Am nächsten Morgen beginnt für mich der kürzeste, doch gleichzeitig beschwerlichste Wandertag. Nur 14,5 Kilometer liegen zwischen dem Kingshouse Hotel bei Glencoe und Kinlochleven. Doch zu diesem Streckenabschnitt gehört ein Anstieg, der Devil's Staircase genannt wird, die Teufelstreppe. Dieser Aufstieg hat seinen Namen nicht ohne Grund. Im Zick-Zack-Kurs geht es bergauf. Oben angekommen, eröffnet sich ein unglaubliches Bergpanorama. Obwohl ich auf der Teufelstreppe viele andere Wanderer getroffen habe, bin ich nun ganz alleine – der Weg ist so verschlungen, dass ihre bunten Rucksäcke schnell zwischen den Anhöhen und Senken der Hügel verschwinden. Hier gehören die Highlands ganz mir allein – und ich ihnen. Für dieses Gefühl habe ich mich auf diese Reise gegeben.

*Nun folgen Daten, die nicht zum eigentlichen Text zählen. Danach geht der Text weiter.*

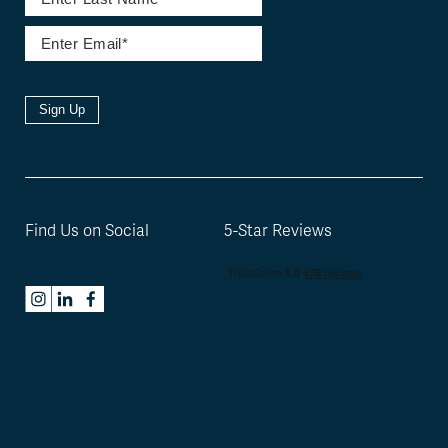
Sign Up
Find Us on Social
5-Star Reviews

Mein letzter Tag am West Highland Way kommt schneller als gedacht – nach drei Tagen in der Wildnis, wünschte ich, ich hätte doch die gesamte Strecke in Angriff genommen. Nach einem kurzen Aufstieg durch die Rhododendron- und Birkenwälder rundum Kinlochleven bin ich zurück in meinem Element – meilenweit sehe ich nur Berggipfel und Seen und Fjorde, die in der Sonne glitzern. Wie ein Höhenweg führt der West Highland Way mich nun durch die Berge des Nevis-Massivs. Vorbei an einer Ruine, über mehrere Flüsschen, und schon bald sehe ich Ben Nevis, den höchsten Berg Großbritanniens, der imposant über den umliegenden Gipfeln thront. Der Weg steigt nun ab zum Tal Glen Nevis, und von hier sind es nur noch wenige Kilometer bis ans Ende des West Highland Ways.

Die Ziellinie befindet sich am Ende der High Street im Zentrum von Fort William – nicht der idyllischste Ort, doch im anonymen Trubel der umliegenden Pubs lasse ich die vergangenen vier Tage in Ruhe Revue passieren. Die Geräusche rauschen nur so an mir vorbei – in Gedanken bin ich immer noch bei den gurgelnden Bächen von Rannoch Moor, dem kristallklaren Wasser der Bergseen und den raschelnden Blättern der Birkenwälder.